**INITIALIZATION:**
- I use these three lines of code on top of my each notebooks because it will help to prevent any problems while reloading the same project. And the third line of code helps to make visualization within the notebook.

In [1]:
#@ INITIALIZATION:
%reload_ext autoreload
%autoreload 2
%matplotlib inline

**DOWNLOADING LIBRARIES AND DEPENDENCIES:**
- I have downloaded all the libraries and dependencies required for the project in one particular cell.

In [3]:
#@ DOWNLOADING THE LIBRARIES AND DEPENDENCIES:
# !pip install -U d2l
from d2l import torch as d2l

import os, re
import torch     
from torch import nn                                
from IPython import display

**GETTING THE DATASET:**
- I have used google colab for this notebook so the process of downloading and reading the data might be different in other platforms. I will use **Stanford Natural Language Inference Corpus** for this notebook. The SNLI Corpus is a collection of over 500000 labeled english pairs. 

In [5]:
#@ GETTING THE DATASET: 
d2l.DATA_HUB["SNLI"] = ('https://nlp.stanford.edu/projects/snli/snli_1.0.zip',
                        '9fcde07509c7e87ec61c640c1b2753d9041758e4')               # Reading the Dataset. 
data_dir = d2l.download_extract("SNLI")                                           # Extracting the Dataset. 

**READING THE DATASET:**
- I will define a function to only extract part of the dataset and then return list of premises, hypothesis and their labels. 

In [8]:
#@ READING THE DATASET: 
def read_snli(data_dir, is_train):                                # Reading Dataset into Premises, Hypothesis and Labels. 
  def extract_text(s):                                            # Removing unwanted Texts. 
    s = re.sub("\\(", "", s)                                      # Removing Information. 
    s = re.sub("\\)", "", s)                                      # Removing Information. 
    s = re.sub("\\s{2,}", " ", s)                                 # Replacing Whitespaces with Space. 
    return s.strip()
  
  label_set = {"entailment": 0, "contradiction": 1, 
               "neutral": 2}                                      # Initializing Labels. 
  file_name = os.path.join(data_dir, "snli_1.0_train.txt" if \
                           is_train else "snli_1.0_test.txt")
  with open(file_name, "r") as f: 
    rows = [row.split("\t") for row in f.readlines()[1:]]
  premises = [extract_text(row[1]) for row in rows if row[0] in 
              label_set]                                          # Initializing Premises. 
  hypothesis = [extract_text(row[2]) for row in rows if row[0] \
                in label_set]                                     # Initializing Hypothesis. 
  labels = [label_set[row[0]] for row in rows if row[0] in 
            label_set]                                            # Initializing Labels. 
  return premises, hypothesis, labels

In [9]:
#@ IMPLEMENTATION: 
train_data = read_snli(data_dir, is_train=True)                   # Implementation of Function. 
for x0, x1, y in zip(train_data[0][:3], train_data[1][:3], 
                     train_data[2][:3]):
  print("premise:", x0)                                           # Inspecting Premises. 
  print("hypothesis:", x1)                                        # Inspecting Hypothesis. 
  print("label:", y)                                              # Inspecting Labels. 

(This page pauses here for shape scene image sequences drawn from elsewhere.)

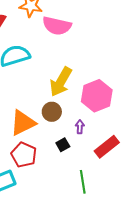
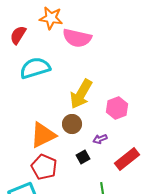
pink hexagon: (97, 96) -> (117, 108), size x0.7
purple arrow: (80, 127) -> (100, 139), turned -112

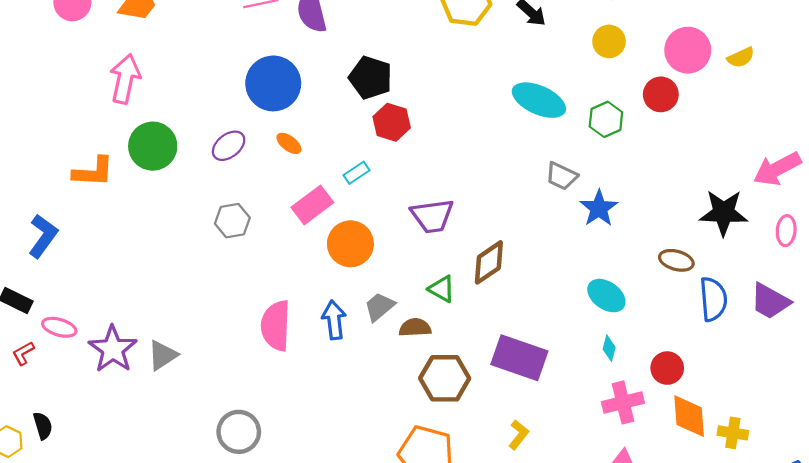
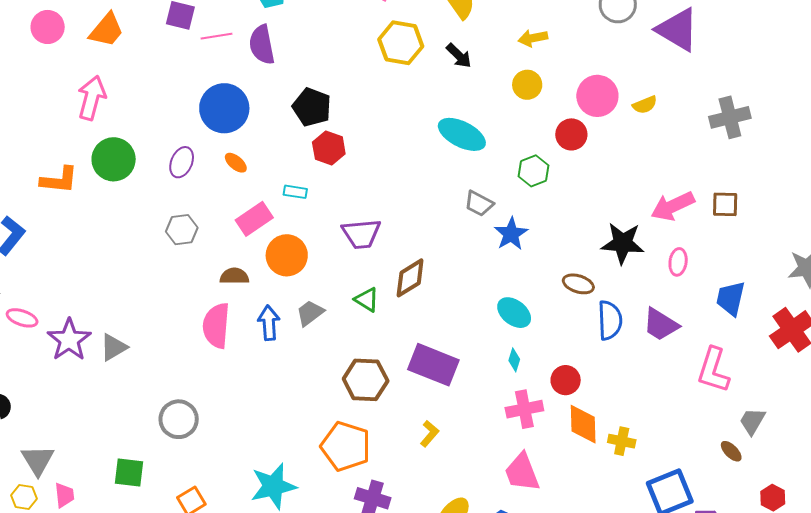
green hexagon: (606, 119) -> (534, 171), moved
purple ellipse: (229, 146) -> (182, 162), turned -32
cyan rectangle: (357, 173) -> (295, 192), turned 40
brown semicircle: (415, 328) -> (234, 276), moved

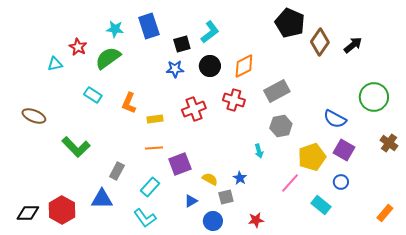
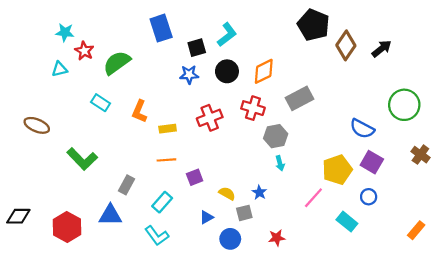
cyan star: (115, 29) -> (65, 32), moved
gray hexagon: (281, 126) -> (276, 136), moved
purple square: (180, 164) -> (195, 177), size x0.7
black diamond: (28, 213) -> (18, 216), moved

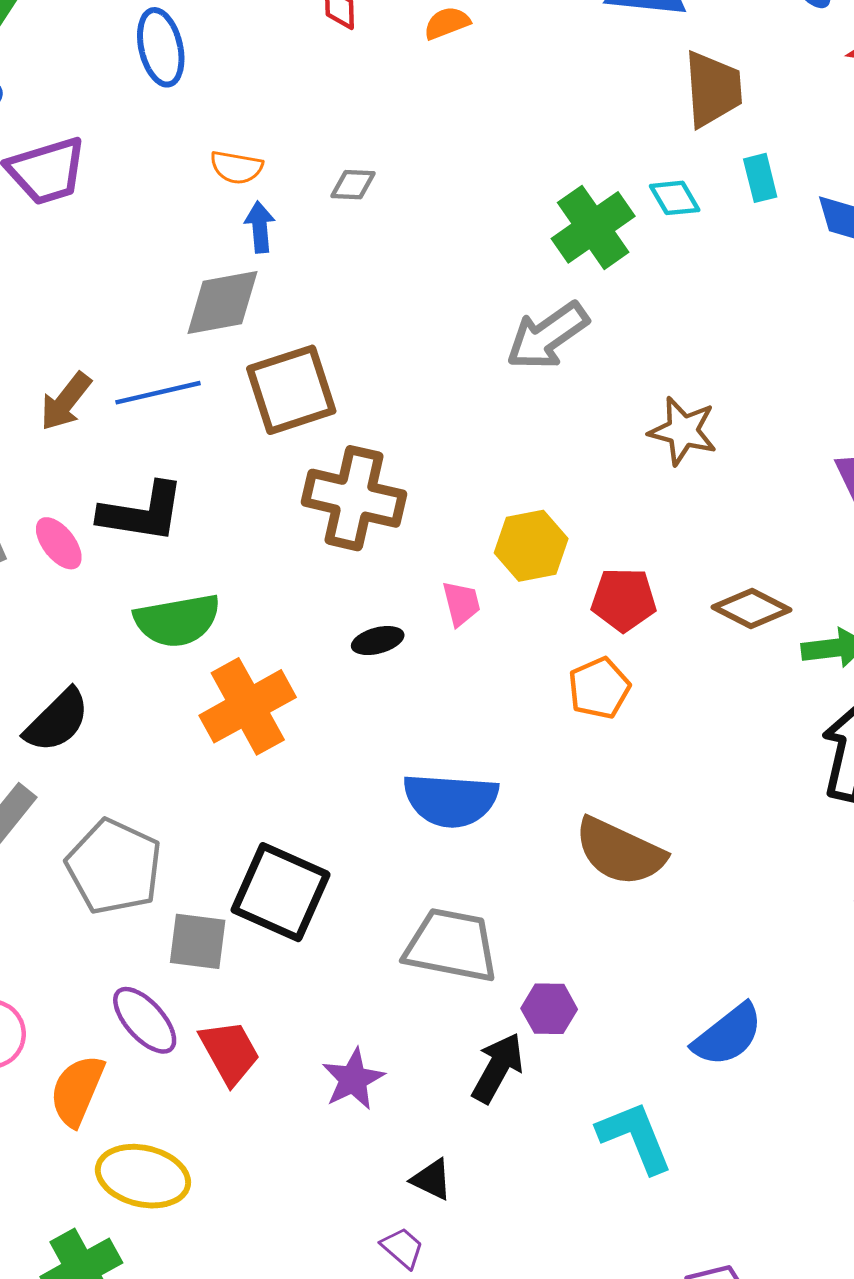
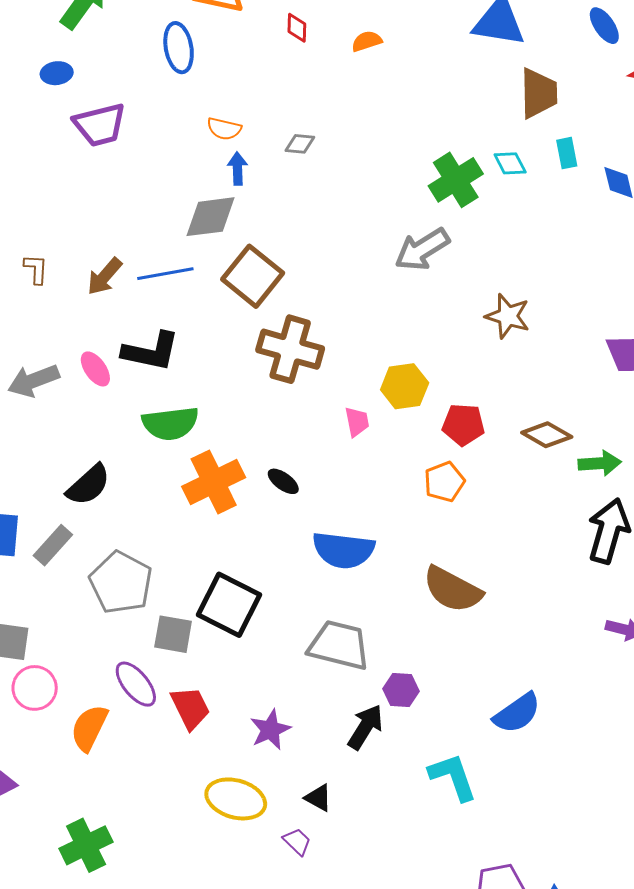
brown square: (291, 390) -> (253, 276), turned -36
black ellipse: (378, 641) -> (283, 481), moved, turned 48
yellow ellipse: (143, 1176) -> (236, 799), moved

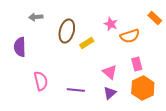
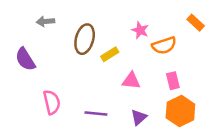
purple semicircle: (20, 47) -> (25, 59), turned -30
pink triangle: (110, 72) -> (131, 81), moved, turned -35

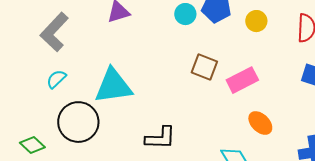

premise: A person on a horse jumps over a broken down airplane .
hypothesis: A person is training his horse for a competition .
label: 2
premise: A person on a horse jumps over a broken down airplane .
hypothesis: A person is at a diner , ordering an omelette .
label: 1
premise: A person on a horse jumps over a broken down airplane .
hypothesis: A person is outdoors , on a horse .
label: 0


In [10]:
#@ READING THE DATASET: 
test_data = read_snli(data_dir, is_train=False)                   # Implementation of Function. 
for data in [train_data, test_data]:
  print([[row for row in data[2]].count(i) for i in range(3)])    # Inspecting the Data. 

[183416, 183187, 182764]
[3368, 3237, 3219]